* _PAGE EXCERPT_:
::::
The fact that the Arab Spring videos made it into the country shows the difficulty of preventing information sharing over the internet. However, equally the work of the police breaking up the lecture shows that human surveillance can still play a part in preventing the dissemination of information within Zimbabwe’s borders.
How cans political power be restrained and human rights protected in the cyberspace?
According to Go Zhao of the University of Groningen, ‘Enforcing the correct level of human rights protection is very often a matter of jurisdictional reach. In the cyberspace, there could be two obvious alternatives to create a separate jurisdictional space: the technological option and the legal option. In Europe, the Germans and French spoke on the possibility of creating the foundations of a “protected” EU Internet, and the EU-funded MAPPING project spelt out its plan of researching if “parallel universes” in cyberspace could be a solution for promoting human rights. This objective of creating spaces within cyberspace where European values on privacy and other human rights may be applied could conceivably be created by technological or legal means.
The U.S Report (ibid) explains these dual legal and technical routes by stating that there is need to take substantial steps to protect networked world. A free and open Internet is critical to both self-government and economic growth. Internet governance must not be limited to governments, but should include all appropriate stakeholders, including businesses, civil society, and technology specialists. In the case of the U.S, the Report made specific recommendations that the US Government should take additional steps to promote security, by (1) fully supporting and not undermining efforts to create encryption standards; (2) making clear that it will not in any way subvert, undermine, weaken, or make vulnerable generally available commercial encryption; and (3) supporting efforts to encourage the greater use of encryption technology for data in transit, at rest, in the cloud, and in storage.
Finally and even more importantly, the Report urged the U.S Government, among other measures relevant to the Internet, to support international norms or agreements to increase confidence in the security of online communications.
The U.S Report has been followed by very progressive court decisions; for example, the U.S. Supreme Court issued two big rulings in important technology cases on 26 June 2014. In a groundbreaking decision on cell phone privacy, the court set powerful limits for police searches of cellphones, ruling in two consolidated cases that law enforcement must get a warrant before accessing the data on an arrested person’s cell phone. In Canada in the case of R. v. Spencer, 2014 SCC 43, the Supreme Court of Canada found voluntary sharing of ISP Subscriber information unconstitutional. In this case, the court held that, ‘Some degree of anonymity is a feature of much Internet activity and depending on the totality of the circumstances, anonymity may be the foundation of a privacy interest that engages constitutional protection against unreasonable search and seizure’.
::::
* _STUDY QUESTIONS_:
1) Reproduce the passage on internet surveillance and digital rights between "How cans political" and "or legal means.", inclusive.
2) Resume the passage on internet surveillance and digital rights, picking up after its final sentence.

* _PROVIDED DATA_:
::::
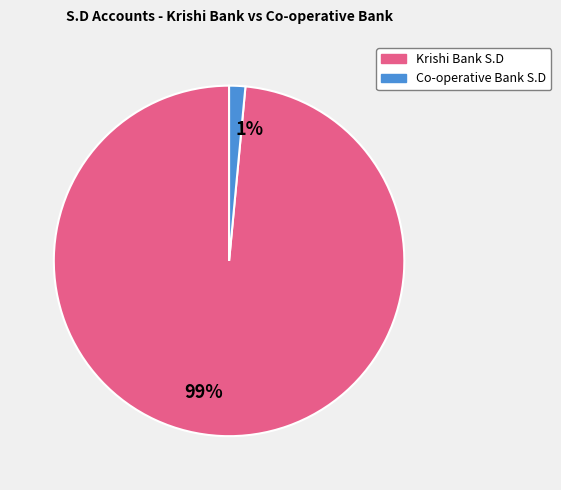

Is 99% the majority of the pie?

Yes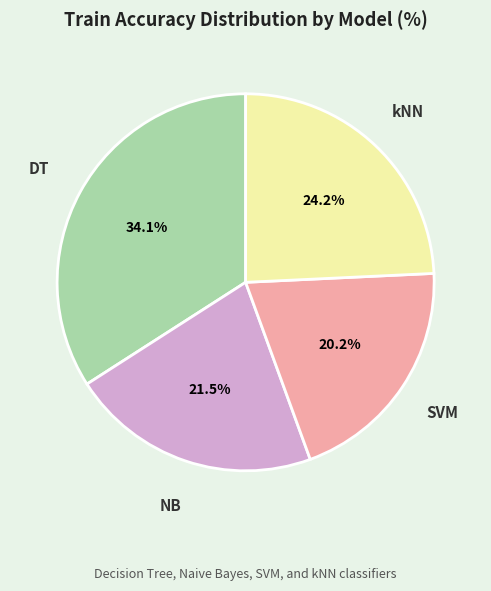

Is there a majority slice in this chart?

No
::::
* _ANSWERS FOR THE EXERCISE_:
1)
How cans political power be restrained and human rights protected in the cyberspace?
According to Go Zhao of the University of Groningen, ‘Enforcing the correct level of human rights protection is very often a matter of jurisdictional reach. In the cyberspace, there could be two obvious alternatives to create a separate jurisdictional space: the technological option and the legal option. In Europe, the Germans and French spoke on the possibility of creating the foundations of a “protected” EU Internet, and the EU-funded MAPPING project spelt out its plan of researching if “parallel universes” in cyberspace could be a solution for promoting human rights. This objective of creating spaces within cyberspace where European values on privacy and other human rights may be applied could conceivably be created by technological or legal means.

2)
In the case of Zimbabwe, the new regulations S.I 95 of 2014, which bar the release of subscriber information to law enforcement agents without a court warrant, is a step in the right direction. Section 9 (3) of the new regulations reads: “Notwithstanding the foregoing provisions of this section, subscriber information shall not be released to law-enforcement agencies or any other person, where such release of subscriber information would constitute a breach of the Constitution of the Republic of Zimbabwe, any other enactment or where such release of subscriber information would constitute a threat to national security.” The repealed regulations allowed Potraz to give information in its central database to a law-enforcement agent only if it was requested in writing by an officer of or above the rank of Assistant Commissioner of Police or an equivalent rank in another force, but must not do so if the disclosure would constitute a breach of the Constitution or any other enactment, or constitute a threat to national security. According to Privacy International Blog , the new law raised new challenges to the already embattled rights to privacy and free expression in Zimbabwe, increasing the potential that the repressive state would spy on its citizens and further clamp down on free speech.
Zimbabwe should take additional steps in protecting the right to privacy and restraining political power in the cyberspace.
Firstly, the government should fully implement all the recommendations made in the Parliament Legal Committee Adverse Report, in particular by amending the Interceptions of Communications Act to ensure that judicial authorisation is made necessary for all forms of communications interception. Zimbabwe could also progressively implement some of the recommendations we make in our report ‘Communications and Political intelligence Surveillance on Human Rights Defenders in Zimbabwe’.
At the international level, the government should cooperate with the Office of the High Commissioner on Human Rights towards the implementation of General Assembly Resolution 68/167. The government could do this by making submissions on the steps it has taken towards the realisation of the rights contained in the resolution. This could be done in response to Zimbabwe Civil Society Submissions.
Notwithstanding the above, security threats are real, and some of them are new. The personal data obtained through surveillance and monitoring of telecommunication networks are valuable for criminal and other investigations. Legitimate national security considerations and the necessities of law enforcement may justify, in well-defined cases and under specific circumstances, limitations to the right to privacy. However, activities that restrict the right to privacy, including communications surveillance, can only be justified when prescribed by the law, they are necessary to achieve a legitimate aim, and are proportionate to the aim pursued As the Norwegian Ambassador to Geneva, once stated, ‘It is [however] unclear how beneficial massive sets of data can be for law enforcement and other government agencies. What is clear is that it represents access to the most personal and intimate information, including about an individual’s or group’s past or future actions’.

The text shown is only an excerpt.